So I cheated a little: when I showed you the photo of the deconstructecd jacket on Friday and challenged you to find something in your house or apartment and make it into something new? I had already made the jacket into this, last week:
But it wasn’t *really* cheating, because I planned to make another one, out of a linen shirt. And so I did–I did it all this weekend, so it wasn’t cheating at all, after all. See?

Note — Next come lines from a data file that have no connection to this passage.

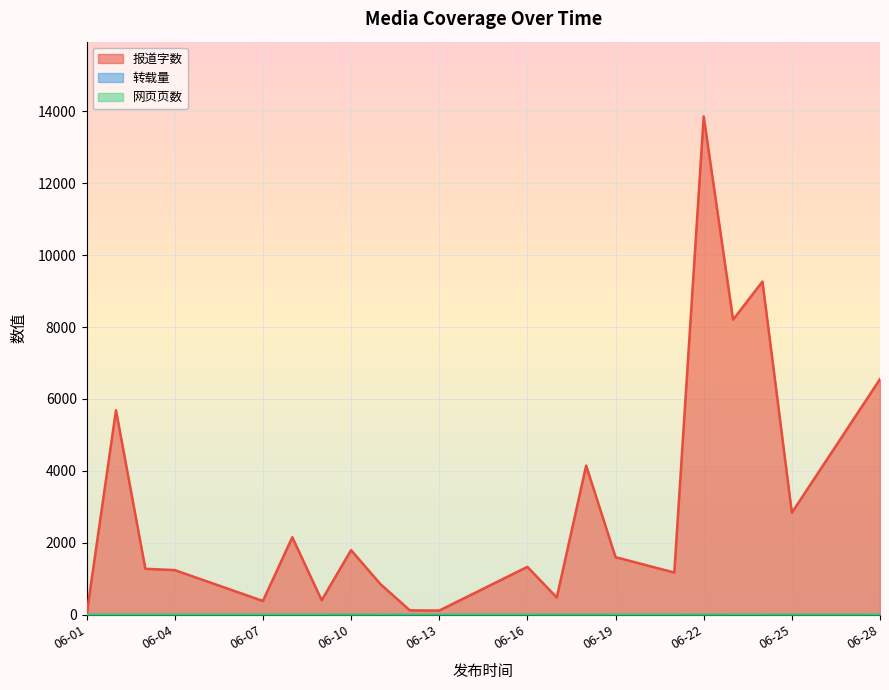

What is the difference between the second highest and second lowest values in the 报道字数 series?

9150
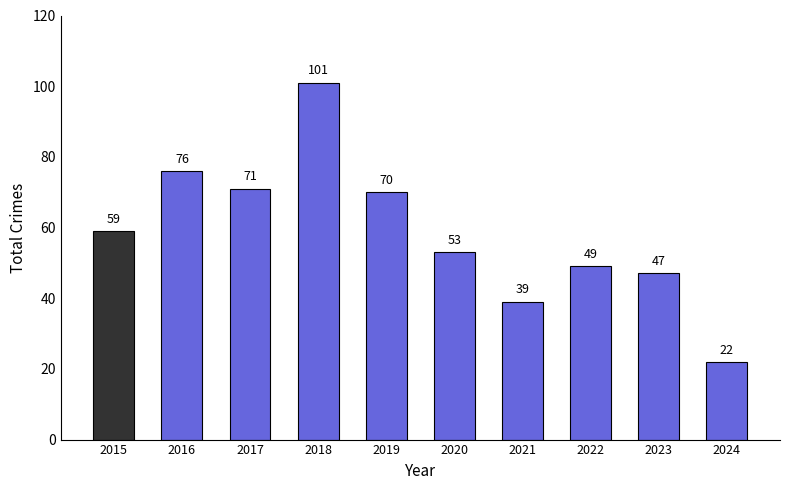

Reading right to left, transcribe all the data shown in this chart.

2024=22	2023=47	2022=49	2021=39	2020=53	2019=70	2018=101	2017=71	2016=76	2015=59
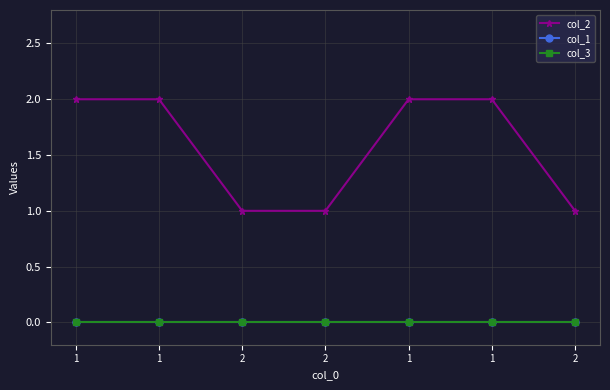

What is the sum of all col_2 values?

11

For most of us, at some point in our lives, there’s going to come a time when we have to deal with the possesssions of an older relative, either when someone close to us dies or downsizes, like when your mom decides to move into a condo on the beach near Miami and calls you up and tells you the contents of the family home–a lifetime of collections–is yours to dispose of. Yikes!
If you’ve been through this already, you know what it’s like to have to sort and weed out stuff that, to someone, was treasure. But to anyone else? Lots and lots of stuff. Some good, some junk, some just baffling. This chore fell to me, an only child, five years ago when my mother died. She had a ton of stuff. She had clothes she’d never worn, nice pajamas she saved in case she had to go to the hospital, silver she never used, china she stored in a cabinet. Lots and lots of puzzling fabric–what, exactly, had she planned to do with the tan plaid? The pink pique? All that polyester? Who knows?
That was when I began weeding out and sorting through my own collections of stuff and getting rid of it. Loads to garage sales, Goodwill, friends, strangers–anyone who wanted the stuff I realized I’m probably never going to use. Because, honeys, let’s face it: while I think a collection of rusted bottles caps is a fabulous thing, when I’m gone? Nobody’s going to be calling Sotheby’s. Wooden cigar boxes, scraps of felted wool, dyed hair, buttons, thrifted silk garments I keep meaning to cut up. I realized it was a burden, and I set about freeing myself.
Now, almost five years later, I’ve made a lot of progress. Now, for the most part, I’m left with some pretty cool stuff. And that’s where the challenges come in: I figure if I’m going to keep the bin of handdyed linen, I’d better do something with it. If I’m not going to re-donate the rack of thrifted garments, I’d better either wear them or alter them. And so I am. And it feels great. Not only because I’m no longer storing a stash of stuff, but because, since it’s stuff I wasn’t using and therefore don’t really need, I can experiment with it. If I “ruin” something, it doesn’t matter. It’s not like I went out and bought some expensive materials. It’s just stuff I had anyway, and that frees me up to try things I might not otherwise attempt. If you’re painting on expensive stretched canvas, you have expectations. If you’re painting on the wooden doors you took off the cabinets during that kitchen remodel 15 years ago, well. You can’t really mess them up, right?
These garments, for example. I don’t even know what to call them. Vests? Jumpers? Who knows? All I know is that I’m using up stuff I had, I’m learning all kinds of stuff (handkerchief hems, for example) and having a blast. Plus I now have new stuff to wear, and what’s cooler than that?
So maybe you didn’t take the challenge this weekend, but maybe, as you do a little spring cleaning and go through those stashes of stuff you’ve been saving, you’ll be inspired to take some of it and make something new. If you do–or if you took the challenge and already did–we’d love to see!